(Data excerpts)
= Beginning of Section =

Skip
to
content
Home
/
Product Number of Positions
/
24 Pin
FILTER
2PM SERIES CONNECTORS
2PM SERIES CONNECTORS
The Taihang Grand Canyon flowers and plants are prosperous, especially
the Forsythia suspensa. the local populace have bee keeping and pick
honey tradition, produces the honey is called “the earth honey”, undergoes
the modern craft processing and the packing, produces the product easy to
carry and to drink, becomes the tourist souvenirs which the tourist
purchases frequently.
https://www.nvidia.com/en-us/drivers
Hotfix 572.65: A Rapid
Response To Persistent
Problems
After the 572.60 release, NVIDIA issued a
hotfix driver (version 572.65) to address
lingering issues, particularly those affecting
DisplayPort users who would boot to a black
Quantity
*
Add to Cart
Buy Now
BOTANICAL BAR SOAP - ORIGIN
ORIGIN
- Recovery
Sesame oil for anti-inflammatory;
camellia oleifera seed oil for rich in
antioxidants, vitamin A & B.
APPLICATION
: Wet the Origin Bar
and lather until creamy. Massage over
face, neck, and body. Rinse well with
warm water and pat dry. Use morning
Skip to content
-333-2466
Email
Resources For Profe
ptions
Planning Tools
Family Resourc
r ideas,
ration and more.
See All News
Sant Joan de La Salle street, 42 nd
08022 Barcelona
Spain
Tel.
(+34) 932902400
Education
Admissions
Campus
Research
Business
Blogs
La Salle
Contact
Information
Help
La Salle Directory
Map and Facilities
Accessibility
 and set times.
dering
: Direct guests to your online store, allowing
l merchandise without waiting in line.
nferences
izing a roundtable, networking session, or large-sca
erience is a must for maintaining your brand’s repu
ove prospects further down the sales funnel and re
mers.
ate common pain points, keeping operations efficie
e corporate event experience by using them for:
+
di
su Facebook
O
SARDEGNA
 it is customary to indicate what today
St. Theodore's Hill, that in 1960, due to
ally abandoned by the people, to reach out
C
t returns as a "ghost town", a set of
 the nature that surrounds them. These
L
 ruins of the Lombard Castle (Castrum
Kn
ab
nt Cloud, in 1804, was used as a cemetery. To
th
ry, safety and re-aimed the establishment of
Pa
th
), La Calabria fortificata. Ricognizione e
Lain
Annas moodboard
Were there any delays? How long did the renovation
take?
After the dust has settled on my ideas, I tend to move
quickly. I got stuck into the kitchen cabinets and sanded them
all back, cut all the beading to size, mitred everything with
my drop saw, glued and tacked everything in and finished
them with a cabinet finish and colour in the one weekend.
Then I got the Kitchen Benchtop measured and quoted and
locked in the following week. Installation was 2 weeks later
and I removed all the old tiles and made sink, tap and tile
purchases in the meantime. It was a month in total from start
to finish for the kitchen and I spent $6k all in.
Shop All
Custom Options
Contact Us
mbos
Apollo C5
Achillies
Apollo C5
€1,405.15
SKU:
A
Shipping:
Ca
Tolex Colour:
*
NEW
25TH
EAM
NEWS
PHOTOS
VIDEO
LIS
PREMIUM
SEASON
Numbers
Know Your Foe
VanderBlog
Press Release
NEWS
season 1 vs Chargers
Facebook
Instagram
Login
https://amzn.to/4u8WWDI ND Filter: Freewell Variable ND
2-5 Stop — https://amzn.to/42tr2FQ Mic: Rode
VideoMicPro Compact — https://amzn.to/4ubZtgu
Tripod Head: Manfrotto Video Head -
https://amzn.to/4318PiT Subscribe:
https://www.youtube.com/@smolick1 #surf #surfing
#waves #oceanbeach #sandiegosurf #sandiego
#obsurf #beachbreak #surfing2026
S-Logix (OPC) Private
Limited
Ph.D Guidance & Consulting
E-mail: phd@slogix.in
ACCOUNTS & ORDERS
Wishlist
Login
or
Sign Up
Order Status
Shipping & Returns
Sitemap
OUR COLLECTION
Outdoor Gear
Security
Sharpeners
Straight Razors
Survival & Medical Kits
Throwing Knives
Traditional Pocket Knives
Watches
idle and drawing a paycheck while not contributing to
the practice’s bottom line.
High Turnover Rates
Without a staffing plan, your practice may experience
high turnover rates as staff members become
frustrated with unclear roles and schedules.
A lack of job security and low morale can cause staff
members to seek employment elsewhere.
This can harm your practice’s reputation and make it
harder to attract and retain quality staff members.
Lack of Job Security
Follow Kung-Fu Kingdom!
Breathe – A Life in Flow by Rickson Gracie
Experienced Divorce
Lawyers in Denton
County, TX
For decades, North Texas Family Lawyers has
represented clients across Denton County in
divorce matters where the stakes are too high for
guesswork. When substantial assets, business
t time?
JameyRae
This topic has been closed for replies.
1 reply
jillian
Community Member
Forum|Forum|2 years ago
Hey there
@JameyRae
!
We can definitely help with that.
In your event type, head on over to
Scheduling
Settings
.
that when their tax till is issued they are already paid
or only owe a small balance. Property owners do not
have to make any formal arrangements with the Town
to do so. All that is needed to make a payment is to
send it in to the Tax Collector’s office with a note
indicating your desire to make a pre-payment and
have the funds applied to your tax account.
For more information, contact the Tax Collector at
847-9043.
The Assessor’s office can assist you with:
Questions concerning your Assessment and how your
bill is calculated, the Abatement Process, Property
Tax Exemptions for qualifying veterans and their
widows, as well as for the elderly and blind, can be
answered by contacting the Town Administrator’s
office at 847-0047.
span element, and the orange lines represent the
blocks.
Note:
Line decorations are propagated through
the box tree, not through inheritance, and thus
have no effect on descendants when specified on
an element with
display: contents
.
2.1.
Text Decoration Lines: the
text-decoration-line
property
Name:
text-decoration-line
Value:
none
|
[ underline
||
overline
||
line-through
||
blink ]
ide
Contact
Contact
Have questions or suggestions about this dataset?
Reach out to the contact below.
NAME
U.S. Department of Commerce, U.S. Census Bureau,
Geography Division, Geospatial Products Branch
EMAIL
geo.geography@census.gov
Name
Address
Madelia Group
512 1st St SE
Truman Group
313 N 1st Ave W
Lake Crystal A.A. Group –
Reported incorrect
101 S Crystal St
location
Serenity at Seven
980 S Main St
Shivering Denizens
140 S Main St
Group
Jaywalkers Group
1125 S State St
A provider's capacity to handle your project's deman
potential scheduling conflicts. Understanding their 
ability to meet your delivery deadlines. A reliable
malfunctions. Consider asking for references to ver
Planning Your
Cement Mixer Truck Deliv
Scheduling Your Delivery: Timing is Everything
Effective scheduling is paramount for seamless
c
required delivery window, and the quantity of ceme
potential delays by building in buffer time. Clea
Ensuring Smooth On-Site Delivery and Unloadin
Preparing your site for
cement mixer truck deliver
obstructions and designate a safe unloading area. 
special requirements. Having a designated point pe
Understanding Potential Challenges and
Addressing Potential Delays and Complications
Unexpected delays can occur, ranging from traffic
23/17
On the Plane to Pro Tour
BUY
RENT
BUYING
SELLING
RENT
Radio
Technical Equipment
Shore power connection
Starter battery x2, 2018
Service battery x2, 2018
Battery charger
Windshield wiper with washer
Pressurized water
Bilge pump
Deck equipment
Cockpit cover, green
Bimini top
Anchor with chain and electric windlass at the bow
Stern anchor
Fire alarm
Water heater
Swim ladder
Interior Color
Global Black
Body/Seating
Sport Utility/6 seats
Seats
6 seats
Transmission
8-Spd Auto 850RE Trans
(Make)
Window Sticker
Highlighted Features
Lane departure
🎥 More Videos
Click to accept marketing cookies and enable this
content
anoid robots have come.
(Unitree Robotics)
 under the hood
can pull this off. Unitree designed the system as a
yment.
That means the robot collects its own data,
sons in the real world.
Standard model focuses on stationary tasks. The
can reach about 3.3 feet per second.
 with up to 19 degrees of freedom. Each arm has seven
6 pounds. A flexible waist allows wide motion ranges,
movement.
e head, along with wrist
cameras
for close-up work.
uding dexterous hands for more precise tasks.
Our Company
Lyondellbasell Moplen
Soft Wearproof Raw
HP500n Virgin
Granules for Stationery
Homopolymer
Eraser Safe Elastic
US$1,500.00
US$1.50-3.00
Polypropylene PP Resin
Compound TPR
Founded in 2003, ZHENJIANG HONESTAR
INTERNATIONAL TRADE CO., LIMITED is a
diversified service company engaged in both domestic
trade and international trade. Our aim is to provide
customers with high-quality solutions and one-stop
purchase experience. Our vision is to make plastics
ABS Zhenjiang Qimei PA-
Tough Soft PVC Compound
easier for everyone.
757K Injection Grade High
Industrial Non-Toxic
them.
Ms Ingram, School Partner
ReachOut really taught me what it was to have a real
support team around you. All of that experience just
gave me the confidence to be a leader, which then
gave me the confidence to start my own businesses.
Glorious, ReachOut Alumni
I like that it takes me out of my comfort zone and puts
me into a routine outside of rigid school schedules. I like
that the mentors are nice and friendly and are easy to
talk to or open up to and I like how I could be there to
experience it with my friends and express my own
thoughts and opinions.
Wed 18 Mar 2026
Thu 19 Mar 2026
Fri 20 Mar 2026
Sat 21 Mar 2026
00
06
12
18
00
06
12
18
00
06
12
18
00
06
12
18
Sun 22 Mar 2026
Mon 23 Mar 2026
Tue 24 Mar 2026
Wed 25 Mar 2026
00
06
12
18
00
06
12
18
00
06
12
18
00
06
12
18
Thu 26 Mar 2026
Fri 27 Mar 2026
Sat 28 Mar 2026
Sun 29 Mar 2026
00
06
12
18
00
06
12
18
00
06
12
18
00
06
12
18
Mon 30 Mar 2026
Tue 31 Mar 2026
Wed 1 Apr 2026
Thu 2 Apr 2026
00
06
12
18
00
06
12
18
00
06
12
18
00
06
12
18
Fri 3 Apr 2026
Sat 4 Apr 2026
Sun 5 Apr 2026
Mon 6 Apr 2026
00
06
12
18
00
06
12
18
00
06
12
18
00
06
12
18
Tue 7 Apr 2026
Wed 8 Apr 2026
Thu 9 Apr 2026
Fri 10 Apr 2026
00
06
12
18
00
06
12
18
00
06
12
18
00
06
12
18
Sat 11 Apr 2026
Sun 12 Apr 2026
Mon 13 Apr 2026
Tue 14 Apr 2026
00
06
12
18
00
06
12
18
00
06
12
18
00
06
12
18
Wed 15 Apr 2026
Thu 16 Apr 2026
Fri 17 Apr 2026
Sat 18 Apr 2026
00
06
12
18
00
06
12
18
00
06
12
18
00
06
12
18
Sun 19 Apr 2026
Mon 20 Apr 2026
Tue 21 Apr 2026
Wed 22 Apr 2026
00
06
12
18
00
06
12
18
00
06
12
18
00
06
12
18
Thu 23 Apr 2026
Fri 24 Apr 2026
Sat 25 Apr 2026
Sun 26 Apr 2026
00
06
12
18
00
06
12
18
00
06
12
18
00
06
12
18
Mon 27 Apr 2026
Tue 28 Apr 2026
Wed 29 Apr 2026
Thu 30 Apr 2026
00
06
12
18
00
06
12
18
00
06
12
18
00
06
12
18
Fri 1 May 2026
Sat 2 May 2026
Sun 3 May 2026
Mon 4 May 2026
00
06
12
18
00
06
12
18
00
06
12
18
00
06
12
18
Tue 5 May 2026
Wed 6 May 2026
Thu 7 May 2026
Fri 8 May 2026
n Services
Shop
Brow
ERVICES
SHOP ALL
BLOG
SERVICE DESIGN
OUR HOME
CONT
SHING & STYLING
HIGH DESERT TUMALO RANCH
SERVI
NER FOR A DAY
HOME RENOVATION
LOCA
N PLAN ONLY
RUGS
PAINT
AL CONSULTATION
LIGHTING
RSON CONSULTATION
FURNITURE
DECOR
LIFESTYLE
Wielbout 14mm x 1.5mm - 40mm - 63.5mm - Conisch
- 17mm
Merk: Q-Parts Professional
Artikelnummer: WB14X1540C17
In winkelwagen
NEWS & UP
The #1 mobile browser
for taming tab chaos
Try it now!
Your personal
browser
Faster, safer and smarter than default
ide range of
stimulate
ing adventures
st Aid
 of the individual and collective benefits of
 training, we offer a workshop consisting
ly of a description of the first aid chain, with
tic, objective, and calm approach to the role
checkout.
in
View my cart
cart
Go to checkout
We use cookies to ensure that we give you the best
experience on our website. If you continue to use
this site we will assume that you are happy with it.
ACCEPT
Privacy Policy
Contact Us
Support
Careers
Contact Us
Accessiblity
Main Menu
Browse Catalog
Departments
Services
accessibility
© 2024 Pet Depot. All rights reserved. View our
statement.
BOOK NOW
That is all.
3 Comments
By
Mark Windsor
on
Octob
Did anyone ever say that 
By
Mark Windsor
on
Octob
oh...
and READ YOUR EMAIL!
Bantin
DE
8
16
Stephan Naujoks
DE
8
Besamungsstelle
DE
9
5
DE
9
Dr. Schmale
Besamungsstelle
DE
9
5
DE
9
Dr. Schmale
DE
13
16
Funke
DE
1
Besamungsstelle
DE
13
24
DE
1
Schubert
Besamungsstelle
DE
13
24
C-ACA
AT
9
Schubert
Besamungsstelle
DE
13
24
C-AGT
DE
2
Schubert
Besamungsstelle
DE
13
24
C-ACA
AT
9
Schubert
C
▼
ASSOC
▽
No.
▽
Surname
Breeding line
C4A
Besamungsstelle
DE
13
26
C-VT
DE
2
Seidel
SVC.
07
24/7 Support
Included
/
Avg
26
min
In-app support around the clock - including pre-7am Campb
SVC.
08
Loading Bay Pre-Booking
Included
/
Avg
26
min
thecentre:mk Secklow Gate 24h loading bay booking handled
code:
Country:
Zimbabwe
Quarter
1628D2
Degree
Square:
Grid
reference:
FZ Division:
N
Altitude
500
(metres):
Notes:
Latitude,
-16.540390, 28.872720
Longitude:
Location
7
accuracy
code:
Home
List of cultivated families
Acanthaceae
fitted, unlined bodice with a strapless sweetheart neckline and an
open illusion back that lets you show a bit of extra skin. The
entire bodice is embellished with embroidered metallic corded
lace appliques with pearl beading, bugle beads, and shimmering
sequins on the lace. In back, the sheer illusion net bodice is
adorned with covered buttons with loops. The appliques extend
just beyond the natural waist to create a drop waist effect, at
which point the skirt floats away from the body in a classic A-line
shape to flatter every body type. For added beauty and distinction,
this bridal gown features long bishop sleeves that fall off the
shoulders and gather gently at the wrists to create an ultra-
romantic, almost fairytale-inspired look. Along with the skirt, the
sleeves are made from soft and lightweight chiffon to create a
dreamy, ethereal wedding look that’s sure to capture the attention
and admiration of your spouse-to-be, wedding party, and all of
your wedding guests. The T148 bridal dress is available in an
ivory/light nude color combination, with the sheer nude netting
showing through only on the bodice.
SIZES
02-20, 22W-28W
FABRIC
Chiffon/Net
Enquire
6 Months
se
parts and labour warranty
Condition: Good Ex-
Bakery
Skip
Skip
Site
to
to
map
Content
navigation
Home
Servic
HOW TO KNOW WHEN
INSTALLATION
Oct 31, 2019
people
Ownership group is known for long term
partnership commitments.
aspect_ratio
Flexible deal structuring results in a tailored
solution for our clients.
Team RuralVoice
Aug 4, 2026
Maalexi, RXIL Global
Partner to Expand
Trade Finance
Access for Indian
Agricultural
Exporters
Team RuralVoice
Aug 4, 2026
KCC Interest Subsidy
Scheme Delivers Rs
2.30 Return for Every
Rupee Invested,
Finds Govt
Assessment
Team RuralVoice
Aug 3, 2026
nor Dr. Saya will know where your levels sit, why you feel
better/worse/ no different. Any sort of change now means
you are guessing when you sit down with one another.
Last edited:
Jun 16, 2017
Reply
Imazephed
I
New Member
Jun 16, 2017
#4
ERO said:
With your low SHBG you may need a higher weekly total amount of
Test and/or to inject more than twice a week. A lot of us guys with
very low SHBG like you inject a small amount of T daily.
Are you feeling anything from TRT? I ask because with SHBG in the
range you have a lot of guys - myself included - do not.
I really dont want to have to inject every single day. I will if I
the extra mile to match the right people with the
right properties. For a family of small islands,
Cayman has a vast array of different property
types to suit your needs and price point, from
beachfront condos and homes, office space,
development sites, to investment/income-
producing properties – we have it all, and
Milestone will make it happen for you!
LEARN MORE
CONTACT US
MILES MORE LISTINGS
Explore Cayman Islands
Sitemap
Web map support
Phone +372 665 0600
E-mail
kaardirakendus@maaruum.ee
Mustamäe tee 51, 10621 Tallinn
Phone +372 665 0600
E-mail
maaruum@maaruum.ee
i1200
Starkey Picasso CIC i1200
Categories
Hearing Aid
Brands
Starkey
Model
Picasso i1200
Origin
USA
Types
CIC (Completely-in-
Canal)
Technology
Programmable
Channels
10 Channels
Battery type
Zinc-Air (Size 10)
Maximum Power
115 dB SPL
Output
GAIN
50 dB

= End of Section =

- Work request -
Across the entries above, how many lines include "element"? State only that number.

- Output -
2